> **What to do**
a – Answer these from the msize thread:
(i) On Debian, which man page is used in place of "man qemu"?
(ii) Which link is said to make the matter clear within seconds?
(iii) What would a protocol change let the server send to the client?
b – Carry on the msize thread from its last line.

> **Source passage**
-=-=-=-=-

Fine by me for this patch.

For a longer term, maybe we should find a way to advertise some hint
for msize to the guest... Not sure how to do that though.

Cheers,

--
Greg

> Best regards,
> Christian Schoenebeck
> 
>
Christian Schoenebeck Sept. 3, 2020, 8:20 a.m. UTC | #11
On Mittwoch, 2. September 2020 18:54:22 CEST Greg Kurz wrote:
> > Well, I can do that of course. But somehow I fear users get lost by just
> > pointing them to "man 1 qemu" in the log message. It already starts that
> > e.g. on Debian there is no "man qemu", it is "man qemu-system" there
> > instead. Next issue is that qemu man page is currently not structured in
> > a way that would> 
> > allow me to directly point them to the relevant man heading like:
> > 	man --pager='less -p ^9P-msize' qemu
> > 
> > So they would need to scroll their way through the entire man page by
> > themselfes and find confusing sections like "-fsdev -device virtio-9p-pci"
> > vs. "-virtfs", etc. I can imagine some people will struggle with that.
> > 
> > With a link like "https://wiki.qemu.org/Documentation/9psetup#msize" the
> > thing would be crystal clear within seconds.
> > 
> > Just my opinion. Greg?
> 
> Fine by me for this patch.
> 
> For a longer term, maybe we should find a way to advertise some hint
> for msize to the guest... Not sure how to do that though.

On the long term that would be possible, however only with a protocol change 
allowing server to send minimum, maximum and recommended msize to client.

As you know, right now server only has a say in maximum msize.

-=-=-=-=-

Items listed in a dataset
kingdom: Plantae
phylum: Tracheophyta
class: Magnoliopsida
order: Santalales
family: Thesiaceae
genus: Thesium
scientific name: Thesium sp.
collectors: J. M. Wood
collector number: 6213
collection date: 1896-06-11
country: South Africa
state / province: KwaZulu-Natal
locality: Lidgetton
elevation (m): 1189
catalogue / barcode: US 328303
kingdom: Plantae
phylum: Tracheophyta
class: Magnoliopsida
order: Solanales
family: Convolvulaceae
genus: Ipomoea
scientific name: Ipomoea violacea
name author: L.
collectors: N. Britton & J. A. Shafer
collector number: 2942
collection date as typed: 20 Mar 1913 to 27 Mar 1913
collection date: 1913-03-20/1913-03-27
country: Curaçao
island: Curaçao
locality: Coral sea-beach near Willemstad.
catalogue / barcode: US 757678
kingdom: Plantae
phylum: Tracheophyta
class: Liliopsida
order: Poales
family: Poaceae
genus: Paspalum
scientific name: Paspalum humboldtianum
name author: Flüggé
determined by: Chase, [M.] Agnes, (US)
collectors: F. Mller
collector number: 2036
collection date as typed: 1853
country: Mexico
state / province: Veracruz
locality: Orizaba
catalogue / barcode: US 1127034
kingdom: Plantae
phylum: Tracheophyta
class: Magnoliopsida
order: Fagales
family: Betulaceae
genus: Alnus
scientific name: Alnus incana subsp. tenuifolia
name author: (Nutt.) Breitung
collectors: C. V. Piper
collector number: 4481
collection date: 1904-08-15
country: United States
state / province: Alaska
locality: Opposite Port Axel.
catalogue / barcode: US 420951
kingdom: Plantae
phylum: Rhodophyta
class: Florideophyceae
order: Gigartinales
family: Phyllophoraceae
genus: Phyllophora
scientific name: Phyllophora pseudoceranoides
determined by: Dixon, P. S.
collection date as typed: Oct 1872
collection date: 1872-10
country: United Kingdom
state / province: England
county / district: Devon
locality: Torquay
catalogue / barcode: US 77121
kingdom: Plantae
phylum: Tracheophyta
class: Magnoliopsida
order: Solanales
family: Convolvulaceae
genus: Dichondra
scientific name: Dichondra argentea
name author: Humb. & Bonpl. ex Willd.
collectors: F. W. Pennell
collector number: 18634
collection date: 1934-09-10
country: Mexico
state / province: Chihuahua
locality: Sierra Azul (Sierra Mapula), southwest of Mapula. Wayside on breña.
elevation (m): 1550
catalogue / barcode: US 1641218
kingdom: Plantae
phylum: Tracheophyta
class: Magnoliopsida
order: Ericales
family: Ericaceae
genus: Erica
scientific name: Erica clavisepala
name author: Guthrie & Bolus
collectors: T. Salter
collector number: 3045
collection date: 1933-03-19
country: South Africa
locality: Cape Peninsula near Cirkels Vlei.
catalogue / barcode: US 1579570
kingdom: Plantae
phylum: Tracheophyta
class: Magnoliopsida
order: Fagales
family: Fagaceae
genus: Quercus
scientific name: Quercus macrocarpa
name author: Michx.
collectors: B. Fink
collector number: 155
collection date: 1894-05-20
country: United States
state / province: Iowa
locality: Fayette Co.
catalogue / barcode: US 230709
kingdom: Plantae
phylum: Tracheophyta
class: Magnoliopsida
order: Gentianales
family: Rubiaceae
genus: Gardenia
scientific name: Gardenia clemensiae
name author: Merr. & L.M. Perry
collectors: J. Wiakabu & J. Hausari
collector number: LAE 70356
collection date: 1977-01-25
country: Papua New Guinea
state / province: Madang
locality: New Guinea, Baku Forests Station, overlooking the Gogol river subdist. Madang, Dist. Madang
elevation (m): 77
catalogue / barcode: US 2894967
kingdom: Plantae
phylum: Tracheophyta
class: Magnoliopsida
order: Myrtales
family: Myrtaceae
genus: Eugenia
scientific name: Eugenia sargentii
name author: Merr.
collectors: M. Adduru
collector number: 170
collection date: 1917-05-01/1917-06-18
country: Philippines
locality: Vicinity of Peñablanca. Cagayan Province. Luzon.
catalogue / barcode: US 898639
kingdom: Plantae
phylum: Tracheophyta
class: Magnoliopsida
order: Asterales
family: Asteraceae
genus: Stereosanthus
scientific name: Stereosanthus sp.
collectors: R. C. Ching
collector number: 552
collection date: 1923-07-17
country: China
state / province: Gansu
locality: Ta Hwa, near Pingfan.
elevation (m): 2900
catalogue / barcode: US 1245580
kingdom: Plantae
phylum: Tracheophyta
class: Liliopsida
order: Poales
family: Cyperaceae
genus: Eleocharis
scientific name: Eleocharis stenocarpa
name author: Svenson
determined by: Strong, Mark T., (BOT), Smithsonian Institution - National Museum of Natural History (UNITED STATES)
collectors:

-=-=-=-=-

> **Expected answers**
a –
(i) "man qemu-system"
(ii) https://wiki.qemu.org/Documentation/9psetup#msize
(iii) The minimum, maximum and recommended msize

b –
Best regards,
Christian Schoenebeck
Greg Kurz Sept. 3, 2020, 9:35 a.m. UTC | #12
On Thu, 03 Sep 2020 10:20:40 +0200
Christian Schoenebeck <qemu_oss@crudebyte.com> wrote:

> On Mittwoch, 2. September 2020 18:54:22 CEST Greg Kurz wrote:
> > > Well, I can do that of course. But somehow I fear users get lost by just
> > > pointing them to "man 1 qemu" in the log message. It already starts that
> > > e.g. on Debian there is no "man qemu", it is "man qemu-system" there
> > > instead. Next issue is that qemu man page is currently not structured in
> > > a way that would> 
> > > allow me to directly point them to the relevant man heading like:
> > > 	man --pager='less -p ^9P-msize' qemu
> > > 
> > > So they would need to scroll their way through the entire man page by
> > > themselfes and find confusing sections like "-fsdev -device virtio-9p-pci"
> > > vs. "-virtfs", etc. I can imagine some people will struggle with that.
> > > 
> > > With a link like "https://wiki.qemu.org/Documentation/9psetup#msize" the
> > > thing would be crystal clear within seconds.
> > > 
> > > Just my opinion. Greg?
> > 
> > Fine by me for this patch.
> > 
> > For a longer term, maybe we should find a way to advertise some hint
> > for msize to the guest... Not sure how to do that though.
> 
> On the long term that would be possible, however only with a protocol change 
> allowing server to send minimum, maximum and recommended msize to client.
> 

Hmm... not sure adding a new 9P protocol version for this is the
way to go. Not speaking of all the hustle this would cause, these
msizes rather look like properties of the device that the guest
can use to configure the 9P session.

What about adding them to the virtio-9p device config along with
the mount 'tag' and teach trans_virtio.c in linux to expose them
as well in the sysfs entry of the device ?

This could also be the occasion to describe virtio-9p in the virtio
spec [1]. Something that has been sitting on my TODO list for years
but I could never find time to consider...

[1] https://docs.oasis-open.org/virtio/virtio/v1.1/virtio-v1.1.html

> As you know, right now server only has a say in maximum msize.
> 

I guess you mean minimum size ?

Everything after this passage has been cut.